*What you will do:* Rewrite the faculty diversity commentary between "The opening part" and "African American Studies).", inclusive, replacing "astonishing" with "surprising".

*Text:*
··········
Wed 18 Jan 2006
Whitney Wilson ‘90 provides these comments on Faculty sections of the Report, authored by John Gerry, Associate Dean of the Faculty.
The opening part of this section of the report lays out the Colleges’ rationale for wanting a diverse faculty. The articulated reasons mirror those generally laid out for wanting a diverse student body (i.e. a remedy for past discrimination, and the general benefits of a diversity of backgrounds and ideas). There has been plenty of debate on the merits of these reasons, and I won’t rehash those arguments now.
One of the most astonishing statements I saw in the report was in the section relating to faculty recruitment and was characterized as a “recommendation”:
Continue to allocate FTE to curricular areas in which we are likely to attract minority candidates. Critical to our recent success in bringing minorities onto the faculty has been that we have begun hiring into interdisciplinary programs (Latina/o Studies, American Studies, African American Studies).
This seems to suggest that Williams should be adding faculty positions to, at least in part, make it easier to add minority faculty. Does this make any sense? It might if there were a complete lack of minority faculty in Williamstown. But the statistics provided by the College in Tables 32-50 show generally that minority faculty are present at Williams in more than negligible numbers. I believe that most people in the Williams community would agree that one of the important components of a Williams education is the curriculum. It appears that the College is at least contemplating shaping that curriculum for the express purpose of adding diversity to the faculty. Regardless of one’s position on the importance of a (more) diverse faculty, I don’t believe that the curriculum should be affected by efforts to increase the number of minority faculty members.
··········
*Source material:*
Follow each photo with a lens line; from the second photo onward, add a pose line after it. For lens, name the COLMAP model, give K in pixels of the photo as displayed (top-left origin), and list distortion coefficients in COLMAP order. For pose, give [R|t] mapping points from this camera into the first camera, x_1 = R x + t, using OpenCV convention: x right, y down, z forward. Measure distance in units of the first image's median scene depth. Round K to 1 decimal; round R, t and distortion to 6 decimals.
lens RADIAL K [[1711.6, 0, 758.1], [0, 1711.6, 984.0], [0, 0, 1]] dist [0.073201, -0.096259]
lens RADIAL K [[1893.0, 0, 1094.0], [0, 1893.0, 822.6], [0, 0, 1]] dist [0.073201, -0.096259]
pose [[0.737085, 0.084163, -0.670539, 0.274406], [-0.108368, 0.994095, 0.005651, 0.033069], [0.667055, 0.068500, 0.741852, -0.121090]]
··········
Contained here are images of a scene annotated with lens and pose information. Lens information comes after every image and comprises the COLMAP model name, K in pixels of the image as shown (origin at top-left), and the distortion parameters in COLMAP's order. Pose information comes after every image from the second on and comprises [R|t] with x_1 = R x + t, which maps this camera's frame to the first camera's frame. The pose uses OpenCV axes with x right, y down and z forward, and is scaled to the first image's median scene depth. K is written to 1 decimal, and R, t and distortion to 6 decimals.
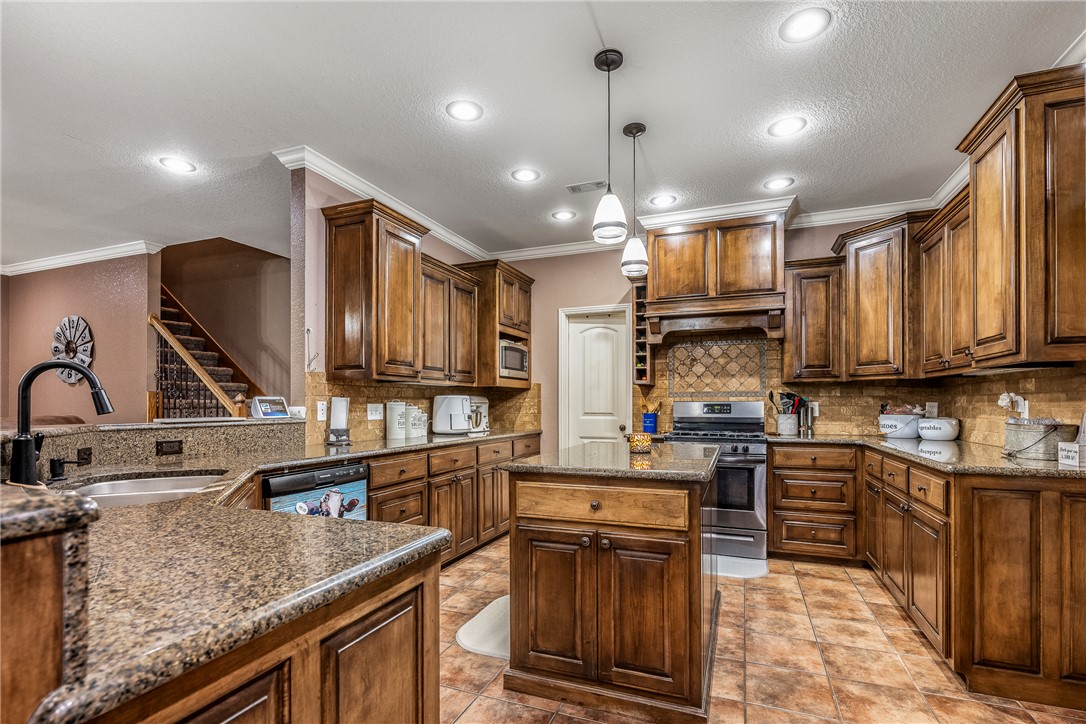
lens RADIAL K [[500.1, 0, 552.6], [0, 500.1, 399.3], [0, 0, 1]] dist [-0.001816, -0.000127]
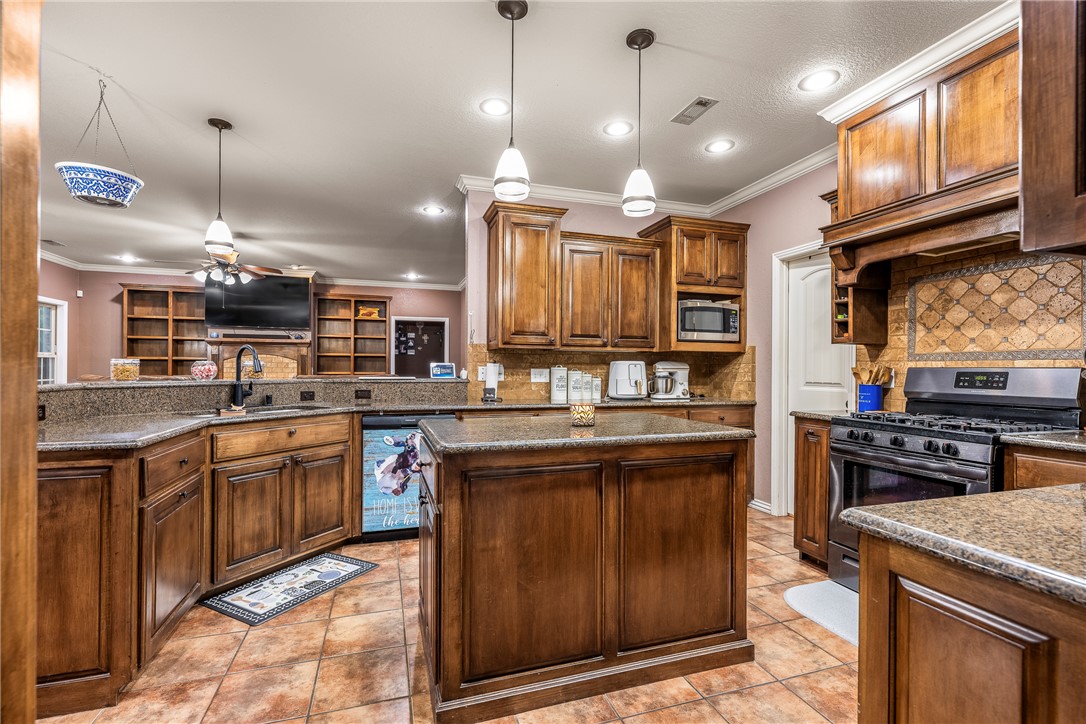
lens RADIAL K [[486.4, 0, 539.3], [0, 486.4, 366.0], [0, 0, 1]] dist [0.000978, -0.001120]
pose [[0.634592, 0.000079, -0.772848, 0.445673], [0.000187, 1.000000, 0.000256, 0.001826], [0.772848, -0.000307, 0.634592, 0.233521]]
··········
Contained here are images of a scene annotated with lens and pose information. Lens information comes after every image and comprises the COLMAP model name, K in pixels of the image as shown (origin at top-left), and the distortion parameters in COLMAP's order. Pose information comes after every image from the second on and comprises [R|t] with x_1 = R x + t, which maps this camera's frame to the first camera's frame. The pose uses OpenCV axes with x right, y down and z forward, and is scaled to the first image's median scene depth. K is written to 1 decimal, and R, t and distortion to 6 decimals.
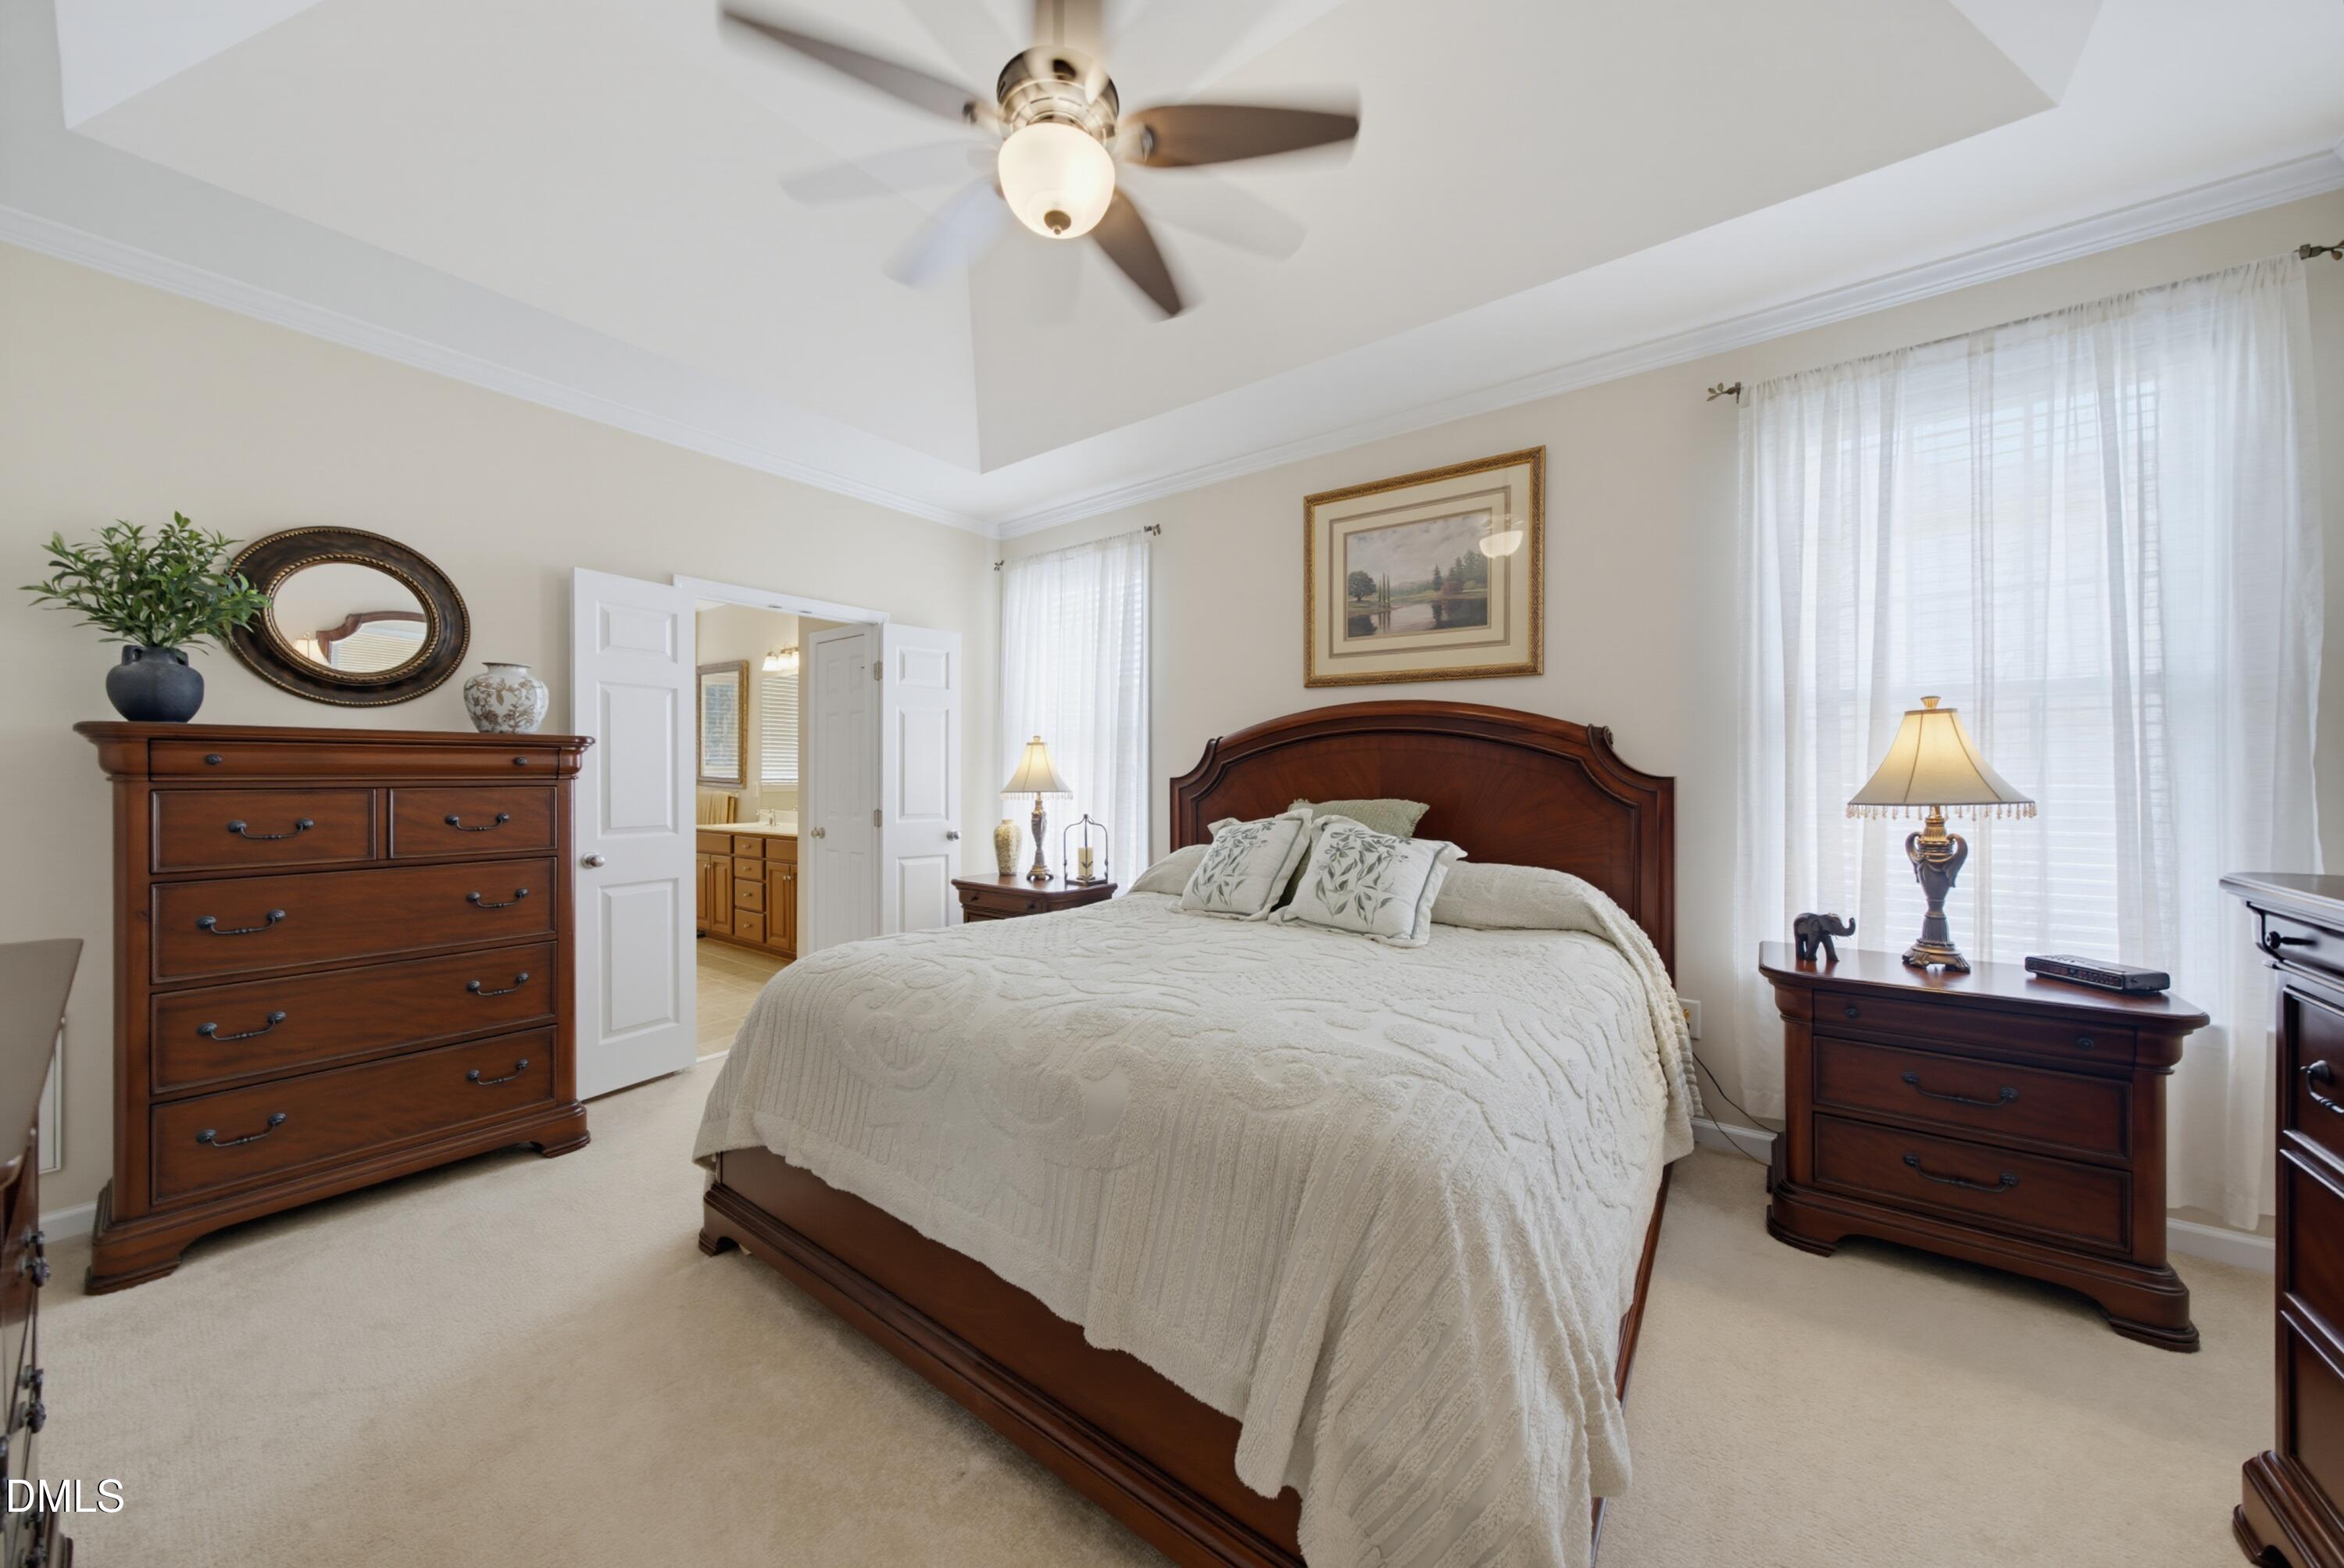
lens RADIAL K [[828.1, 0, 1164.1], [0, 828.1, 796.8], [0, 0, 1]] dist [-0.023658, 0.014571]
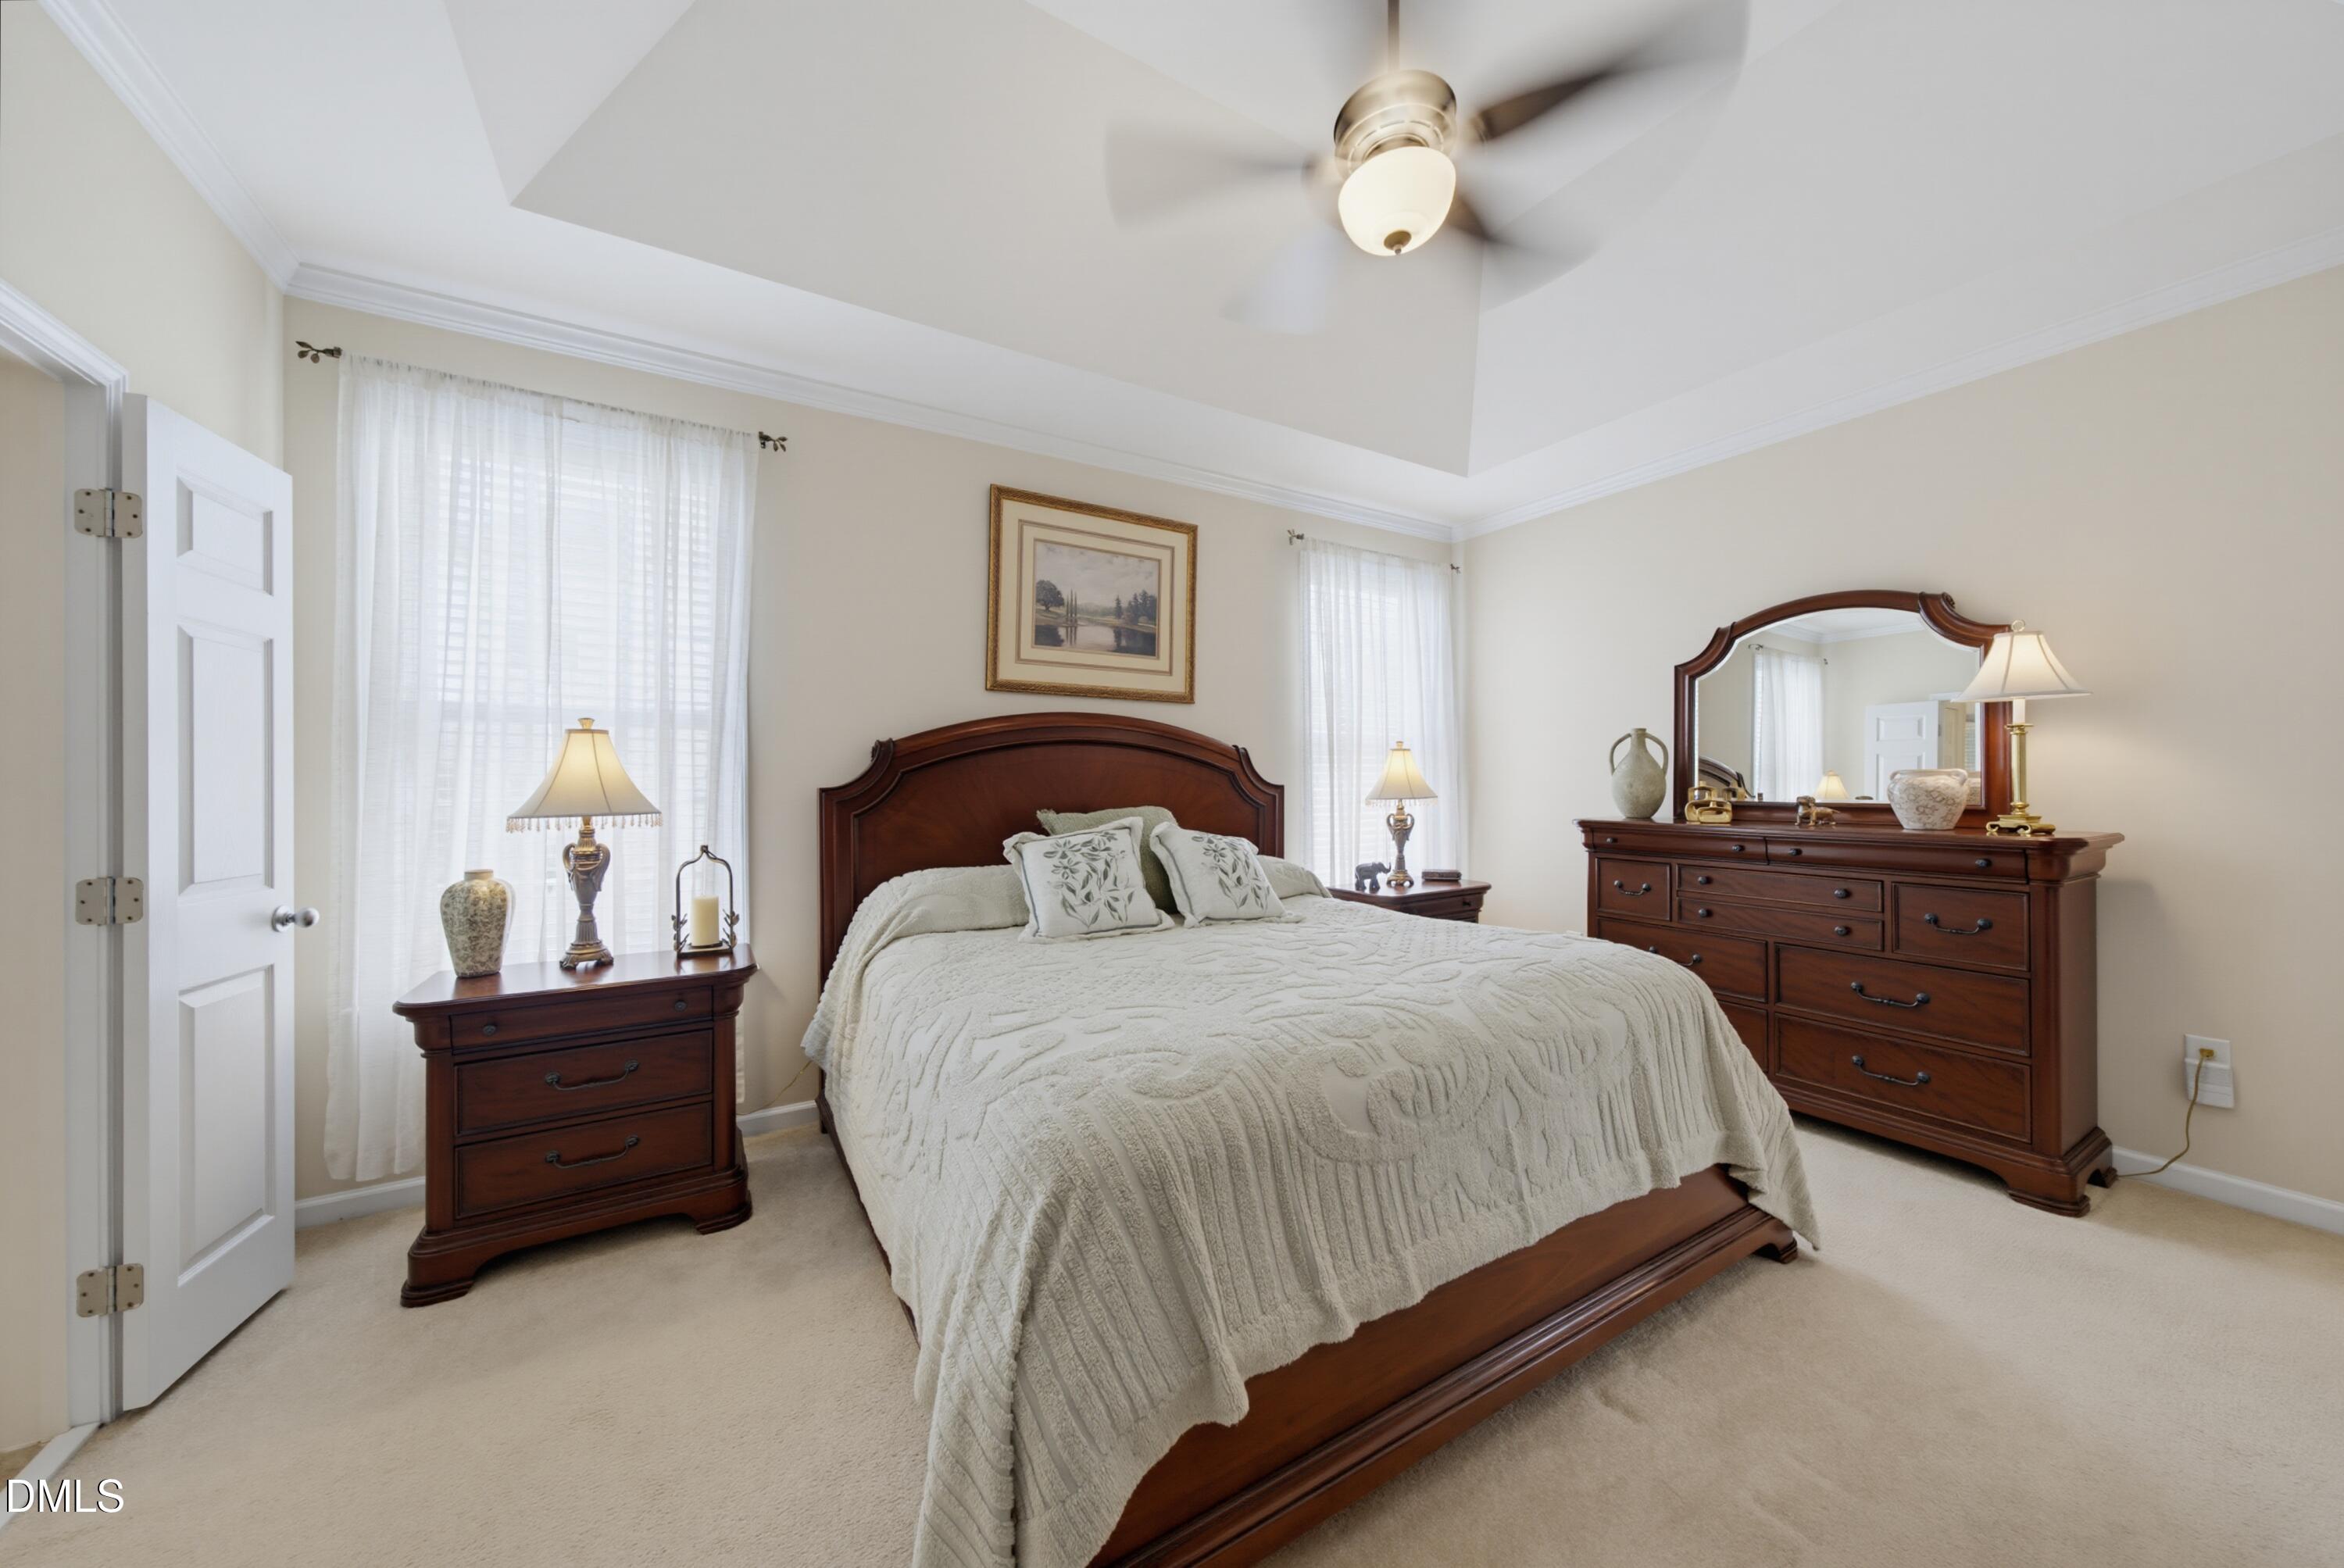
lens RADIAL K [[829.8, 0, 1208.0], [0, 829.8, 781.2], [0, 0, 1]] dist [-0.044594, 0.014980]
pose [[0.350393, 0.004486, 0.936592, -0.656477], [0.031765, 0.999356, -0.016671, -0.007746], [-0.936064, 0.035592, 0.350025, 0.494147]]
··········
*Answer space:*
The opening part of this section of the report lays out the Colleges’ rationale for wanting a diverse faculty. The articulated reasons mirror those generally laid out for wanting a diverse student body (i.e. a remedy for past discrimination, and the general benefits of a diversity of backgrounds and ideas). There has been plenty of debate on the merits of these reasons, and I won’t rehash those arguments now.
One of the most surprising statements I saw in the report was in the section relating to faculty recruitment and was characterized as a “recommendation”:
Continue to allocate FTE to curricular areas in which we are likely to attract minority candidates. Critical to our recent success in bringing minorities onto the faculty has been that we have begun hiring into interdisciplinary programs (Latina/o Studies, American Studies, African American Studies).